Paradoxalement, l’institution, en développant la sécurisation de la personne âgée, renvoie celle-ci à sa fragilité. La parole avec l’autre doit permettre la réassurance et la reconstruction de la personne âgée. Toutefois, cette parole peut être rendue difficile par le fait qu’elle éveille l’angoisse de vieillir chez l’écoutant. Une meilleure compréhension de cette période de vie s’avère indispensable en vue de permettre des échanges plus constructifs(6).
Au travail
Le mal-être au travail est vu par d’aucuns comme généré par l’écart entre la tâche prescrite et le travail réel, à savoir ce qu’on lui demande de faire et ce que le travailleur va devoir faire pour y arriver. Or, la réalité ne se présente jamais comme le prescripteur le précise. Cet écart va souvent être interprété comme un échec et être cause de souffrance.
Le plaisir au travail comporte une double dimension: d’une part, une dimension individuelle, par la satisfaction de dépasser les choses. D’autre part, une dimension collective, par la reconnaissance de la hiérarchie et des pairs. L’absence de jugement peut conduire à la décompensation. Traditionnellement, des stratégies de défense ont été déployées par les travailleurs, qu’il s’agisse de la rapidité dans le travail répétitif (rapidité permettant la suspension du registre de la pensée), ou de stratégies collectives de déni de la peur, d’autodérision. Mais le libéralisme économique a diminué la force du collectif de travail (et de ses stratégies de défense) et augmenté les cadences. Par conséquent, les pathologies de surcharge apparaissent (notamment les troubles musculo-squelettiques et le burn out).
Le suicide serait un acte ultime face à cet isolement dans un contexte de mise à mal des stratégies collectives! (7)
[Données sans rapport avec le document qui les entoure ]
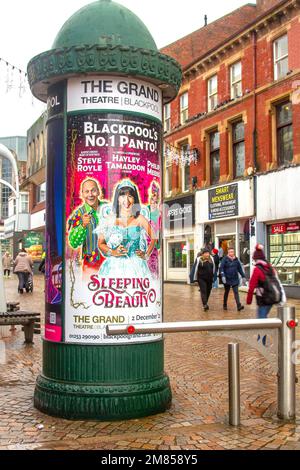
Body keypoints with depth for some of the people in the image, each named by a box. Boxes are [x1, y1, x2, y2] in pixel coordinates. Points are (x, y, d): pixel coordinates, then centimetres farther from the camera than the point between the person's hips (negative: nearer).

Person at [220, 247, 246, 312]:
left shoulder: (236, 259, 5)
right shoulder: (225, 259, -6)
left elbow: (240, 268, 13)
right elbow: (221, 268, -12)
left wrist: (243, 276, 13)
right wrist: (223, 276, -24)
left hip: (235, 279, 2)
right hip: (227, 279, -2)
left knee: (236, 292, -7)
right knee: (226, 292, 12)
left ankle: (239, 306, -15)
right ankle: (225, 305, 28)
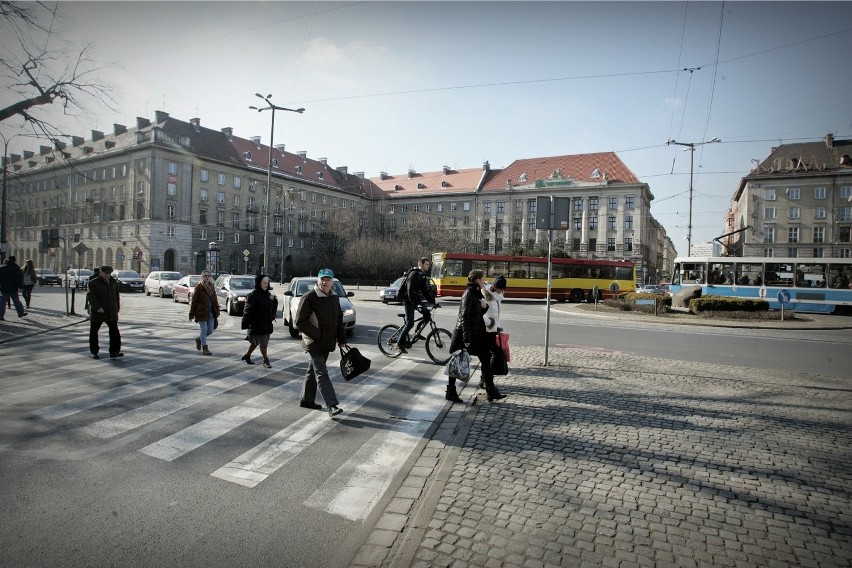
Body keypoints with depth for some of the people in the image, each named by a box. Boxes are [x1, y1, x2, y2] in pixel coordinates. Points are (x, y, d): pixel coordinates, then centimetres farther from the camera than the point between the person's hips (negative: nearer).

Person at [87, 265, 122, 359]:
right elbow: (91, 296, -12)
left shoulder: (114, 283, 11)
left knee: (114, 331, -5)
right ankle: (94, 352, 18)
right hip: (98, 312, -3)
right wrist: (97, 307, -23)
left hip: (111, 312, 3)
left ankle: (114, 351, -2)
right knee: (94, 331, 6)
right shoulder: (93, 283, -3)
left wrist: (117, 308, 13)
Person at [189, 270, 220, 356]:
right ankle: (205, 348, 7)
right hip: (201, 312, -5)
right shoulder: (198, 287, -7)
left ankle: (199, 339, 34)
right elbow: (193, 301, -6)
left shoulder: (211, 287, 10)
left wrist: (217, 311, 9)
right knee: (204, 330, -3)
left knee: (210, 330, 7)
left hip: (211, 312, 6)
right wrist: (191, 314, -8)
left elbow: (215, 300, 14)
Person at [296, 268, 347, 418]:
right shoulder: (309, 297, -13)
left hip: (327, 343, 7)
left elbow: (339, 320, 18)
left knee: (314, 371, 18)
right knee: (322, 373, -10)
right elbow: (300, 322, -14)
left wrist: (341, 340, 13)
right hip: (314, 342, -7)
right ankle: (332, 405, -14)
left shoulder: (335, 298, 10)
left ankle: (307, 399, 31)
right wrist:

Concernant le rôle du harcèlement moral, deux thèses sont en présence… Elles ne s’affrontent pas sur le fait que le harcèlement peut mener au suicide et que la reprise du travail après un congé de maladie soit particulièrement critique. La distension provient de la lecture du phénomène et dès lors, du type d’actions à mener sur le plan de la prévention. La première propose une lecture en termes de couple harceleur(s)/harcelé(s). La seconde dénonce cette lecture qui élude selon elle, le rôle de l’organisation du travail. Toutes deux s’accordent toutefois sur l’intérêt de poursuivre les recherches et de développer la prévention.
En conclusion…
Ce congrès se voulait résolument un jalon dans la prévention du suicide. Il a bien souligné les avancées en la matière notamment la nécessité impérieuse d’un suivi après tentative de suicide. Il a permis aussi de lever le voile sur l’étendue des champs qu’il reste à explorer en la matière. A ce titre, on ne pouvait que constater la sous-représentation des intervenants belges…
Sandrine Roussel , APES-ULg
Actes disponibles à l’automne auprès des Docteurs Lévy et Chavagnat : levy.diane@wanadoo.fr et jj.chavagnat@ch-poitiers.fr.
(1) Maja PERRET-CATIPOVIC, psychologue, responsable du centre d’étude et de prévention du suicide à Genève.
(2) Daniel MARCELLI, psychiatre d’enfants et d’adolescents à Poitiers.
(3) Marie CHOQUET, directrice de recherche, responsable de l’équipe «santé de l’adolescent», à Villejuif.
(4) Méthode de recherche permettant de reconstruire rétrospectivement le passé psychologique de la personne suicidée, pour essayer de comprendre ce qui a mené au suicide.
(5) Richard BOYER, chercheur agrégé, faculté de médecine de Montréal.
(6) Jérôme PELLEGRIN, psychiatre à Ivry Sur Seine.
(7) Equipe de Christian DEJOURS, psychologue, Laboratoire de psychologie du travail et de l’action à Paris.